Opinioni & Commenti

Carceri, il silenzio della politica

di Umberto SantarelliNei giorni precedenti la visita del Papa al Parlamento italiano l’attesa era grande per le cose che avrebbe detto e per il tono che avrebbe usato. I pochi che erano in pensiero per la laicità dello Stato e i pochissimi che non parteciparono alla riunione per restar fedeli a loro private memorie parvero gente che veniva da un altro mondo.Su una cosa eran tutti d’accordo: il Papa avrebbe parlato ancora di clemenza per i reclusi. Lo aveva già fatto durante del Giubileo, rimanendo inascoltato. Era più che probabile una sua insistenza.

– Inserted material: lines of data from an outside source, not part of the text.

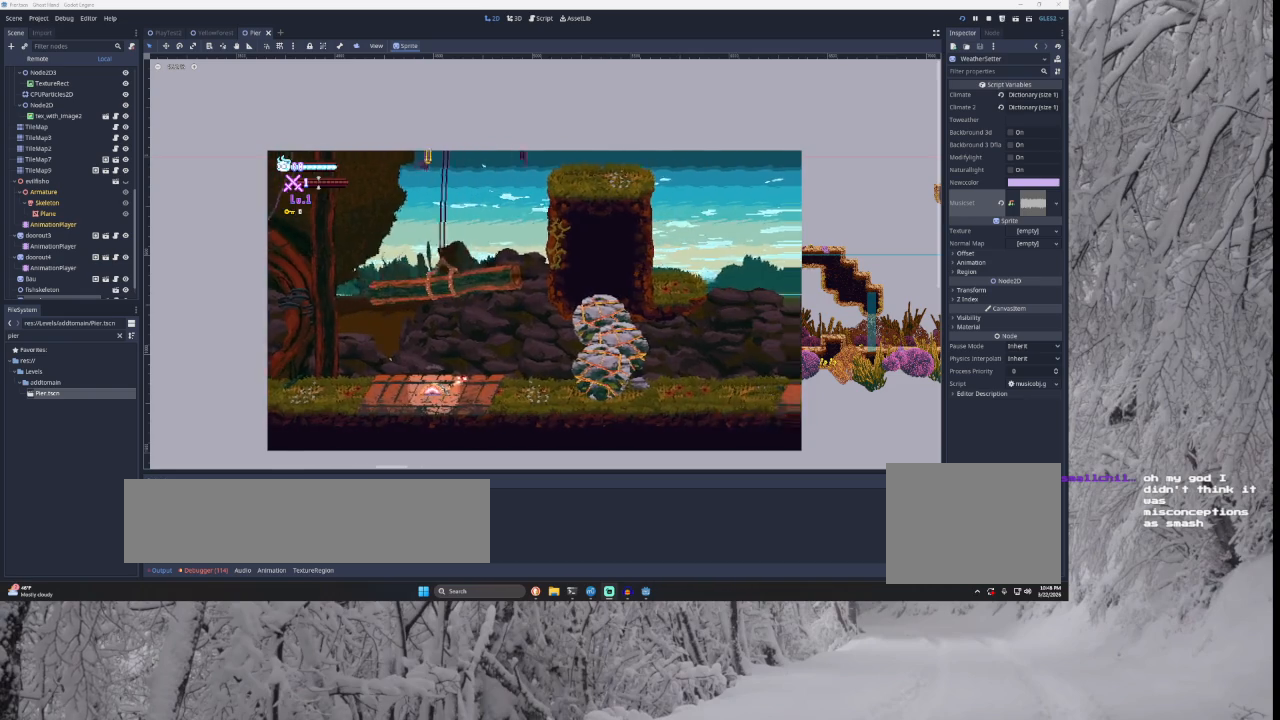
{"buttons": [], "left_stick": "right", "right_stick": "center", "events": [[200, "TRIANGLE", "up"]]}
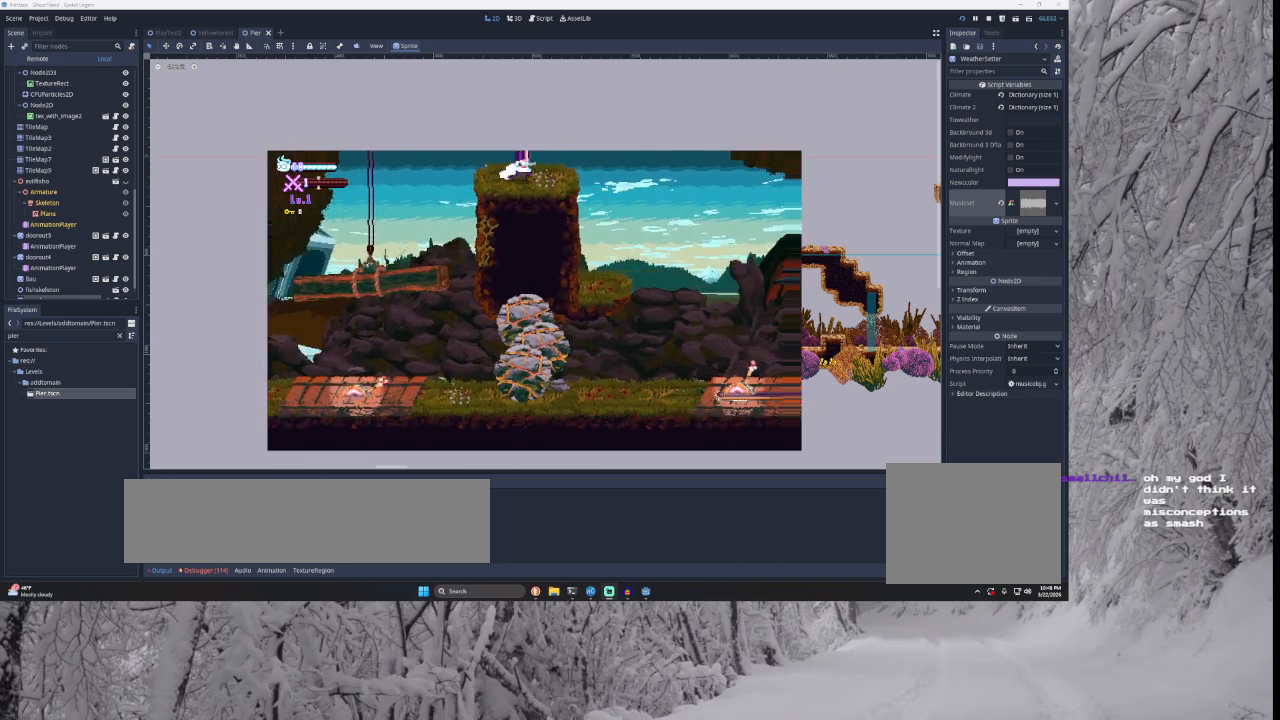
{"buttons": [], "left_stick": "right", "right_stick": "center", "events": [[100, "TRIANGLE", "down"], [333, "TRIANGLE", "up"]]}
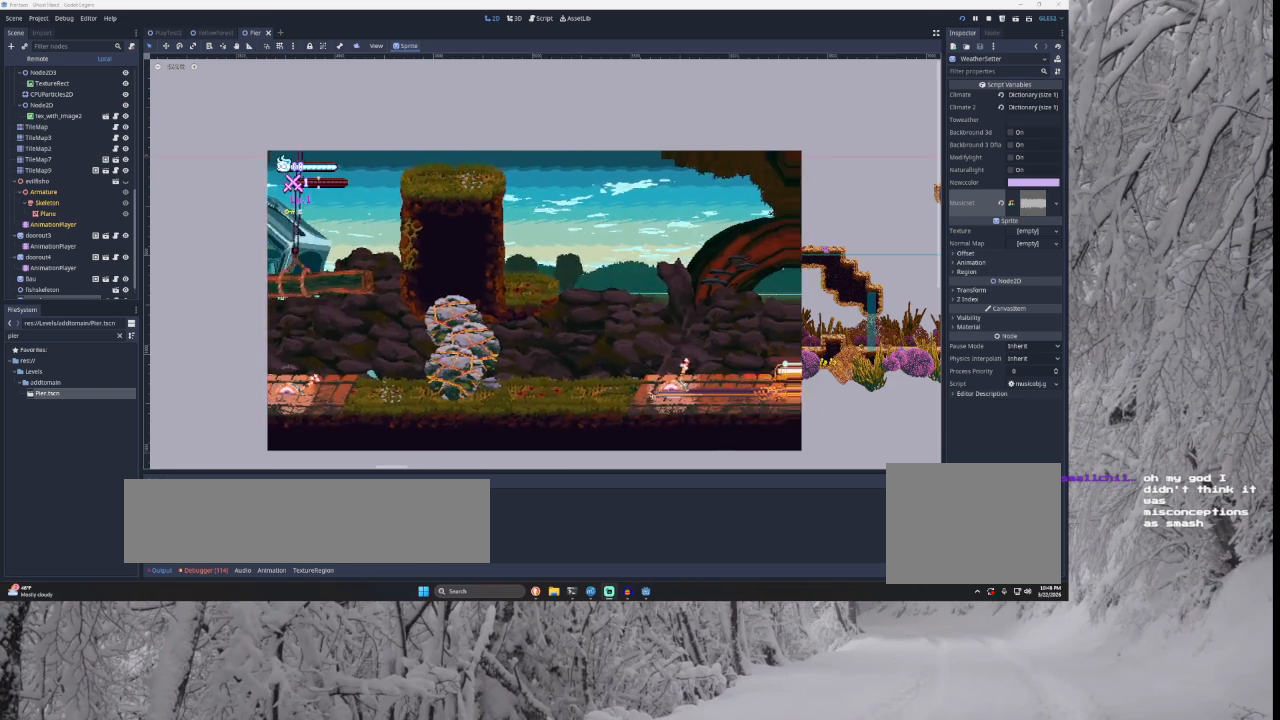
{"buttons": [], "left_stick": "right", "right_stick": "center", "events": []}
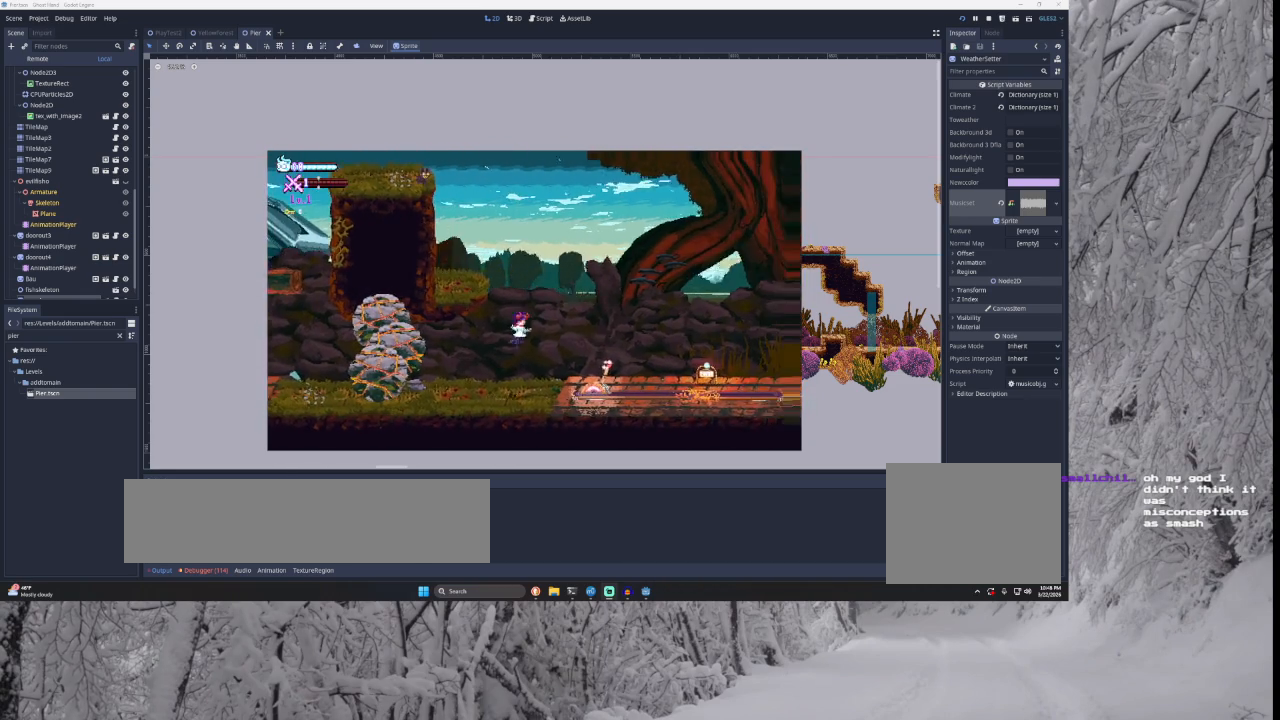
{"buttons": ["TRIANGLE"], "left_stick": "right", "right_stick": "center", "events": [[333, "TRIANGLE", "down"]]}
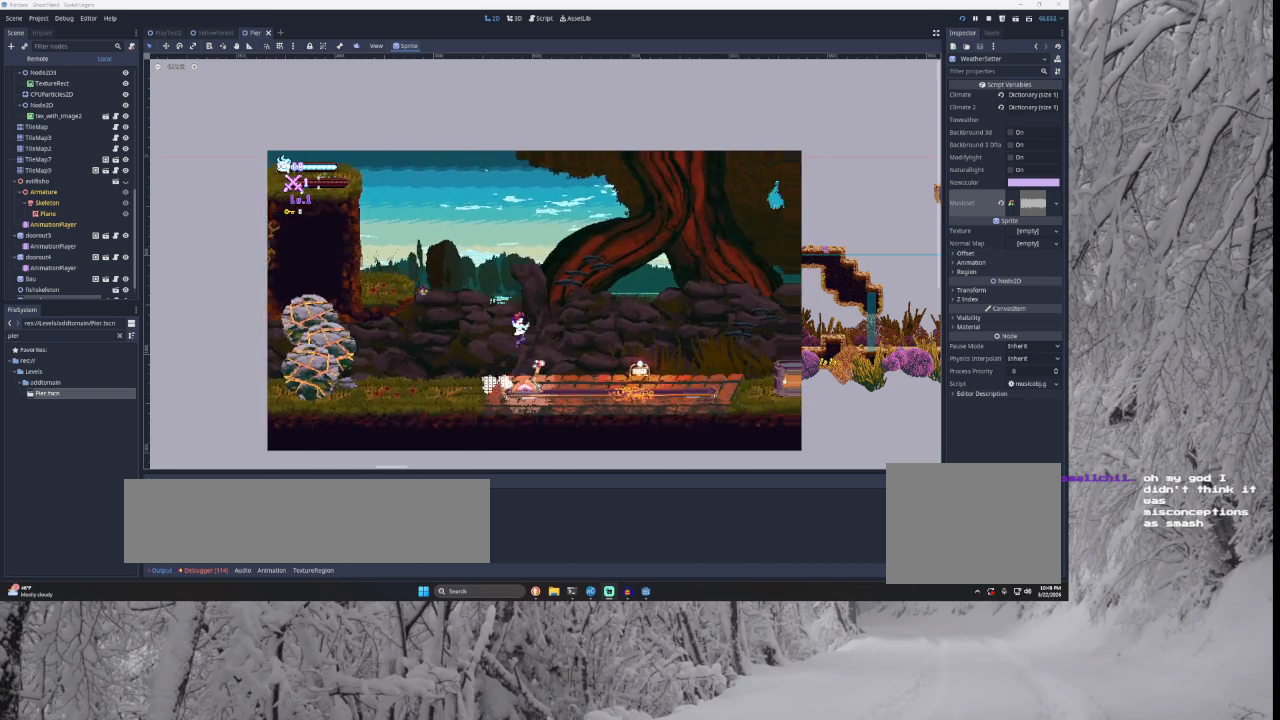
{"buttons": ["SQUARE"], "left_stick": "right", "right_stick": "center", "events": [[133, "TRIANGLE", "up"], [367, "SQUARE", "down"]]}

L’insistenza ci fu; espressa in modo rispettosissimo dell’autonomia dello Stato, giacché, come cattolici e laici scrissero nella Costituzione, «lo Stato e la Chiesa cattolica sono, ciascuno nel proprio ordine, indipendenti e sovrani». Nella prospettiva della solidarietà e delle ragioni della sicurezza, il Papa rammentò che «merita attenzione la situazione delle carceri, nelle quali i detenuti vivono spesso in condizioni di penoso affollamento» e aggiunse solamente che «una riduzione della pena costituirebbe una chiara manifestazione di sensibilità». Non indicò soluzioni che non spettavano a lui; parlò da vescovo, non da politico; indicò un valore da tutti condivisibile, non suggerì nulla a nessuno. Tutti applaudirono, e alla fine fecero tutti festa a un Papa che non dimostrava nessuna nostalgia per un passato remoto a cui non pensa più nessuno. Finita la cerimonia, spentasi l’eco dei molti e quasi unanimi applausi, i più stanno facendo finta che non sia successo nulla, tornando quatti quatti al piccolo cabotaggio delle polemiche fatte di slogan, ai giochi di parole senza senso, dimostrandosi preoccupati solamente di fare un po’ di chiasso intorno a sé e ai loro amici. Non mi pare un grande spettacolo.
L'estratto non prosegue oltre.